Research on Power Distribution Network Circuit Fault Detection Based on the Improved DINO Algorithm
摘要
Due to the fast-growing popularity of the Internet of Things (IoT) in the power distribution system, efficient and effective fault detection is another urgent issue of power network maintenance and effective functioning of the power network. High-dimensionality of sensors, inaccurate fault localization and slowness of responses are the usual problems of traditional fault diagnosis approaches. To address these limitations, this paper proposes an Improved Dynamic Interactive Neighborhood Optimization (DINO) Algorithm tailored for fault detection in power distribution networks. Enhanced DINO model adds adaptive exploration of neighborhoods and recalibration of feature weights to make convergence faster and with higher accuracy of detection in noisy and dynamic observations. Signal preprocessing, dynamic thresholding, and multi-metric learning constitute the methodology which deals with the cases of transient and permanent faults.

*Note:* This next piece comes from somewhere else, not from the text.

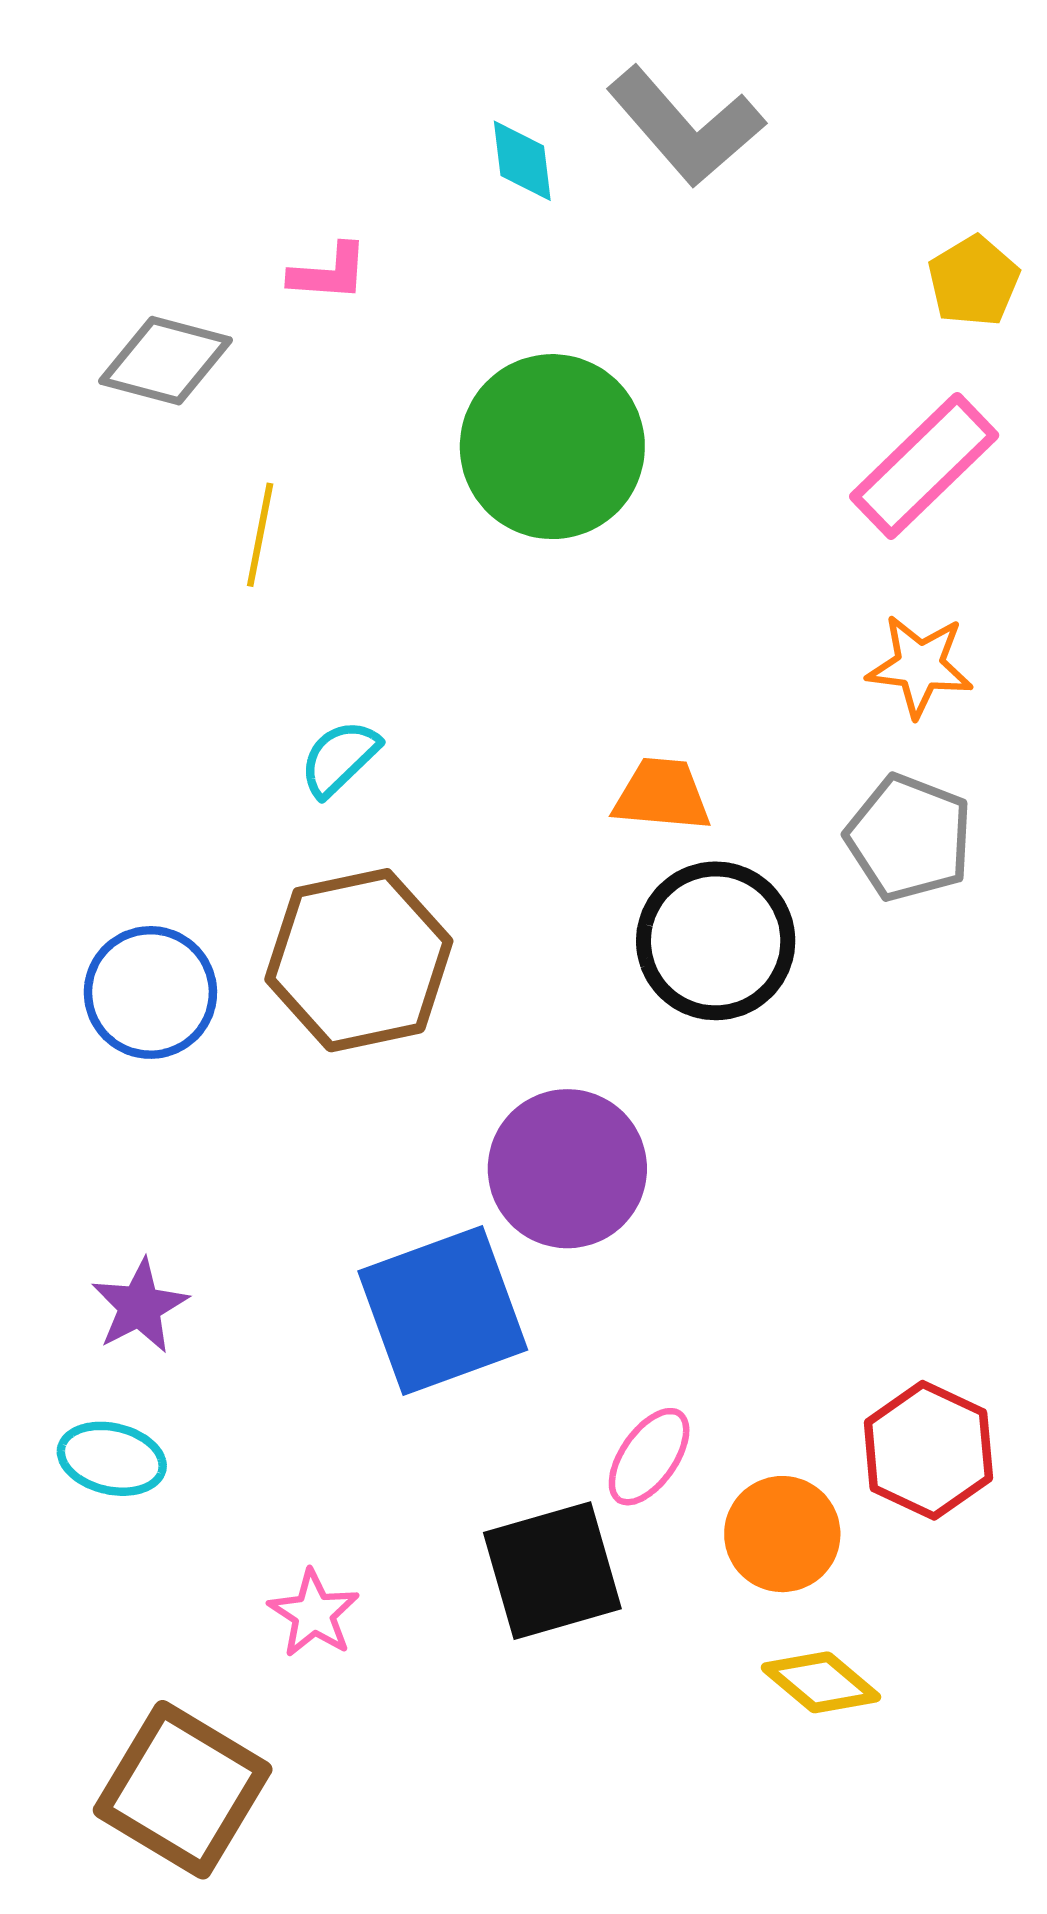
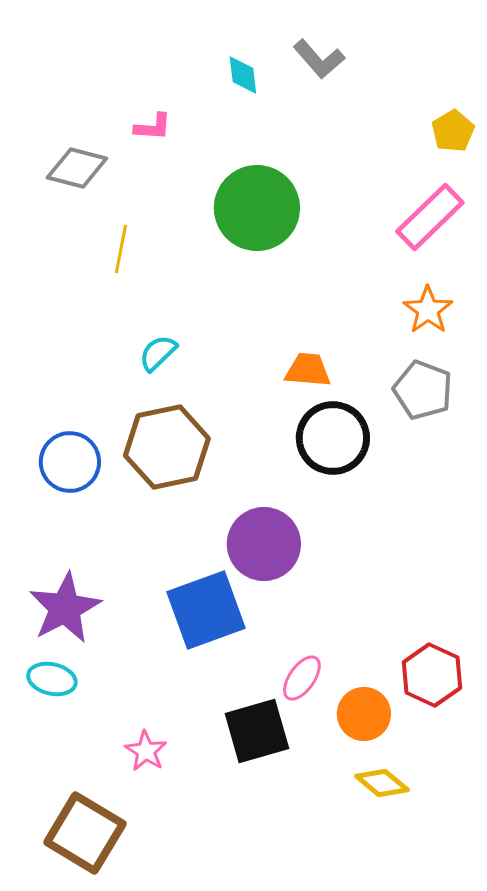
gray L-shape: (686, 126) -> (319, 59), size x0.7
orange star: (920, 666) -> (428, 310), turned 30
purple star: (140, 1306) -> (65, 608), size x1.6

Temporal-spatial fault characteristics are retrieved out of real-time data of smart sensors and intelligent electronic devices (IEDs). These features are then analyzed by the superior DINO algorithm using a loop that carries out a fitness test that adapts on the fly neighborhood size and weight vectors. This hybrid optimization approach is associated with a large decrease in the false-detection level and therefore with an improvement in the model robustness to different load condition and topological changes in the network. A significant set of simulation studies shows that the given model performs better in comparison with the available fault detection models regarding the speed of convergence, accuracy, computational cost, and stability to the variations in the data. Compared with the benchmark methods, i.e., the original DINO and genetic algorithms, and particle swarm optimization, a highest detection accuracy of 96.7 percent, a convergence time reduced by 20 percent, and a response stability improve by 35 percent are observed, the results of comparative evaluations based on simulations and summary tables. The paper also forms its conclusion, which summarizes future work in terms of integrating federated learning and implementing deploys in real-time and deploying cross-domain portability of the proposed approach.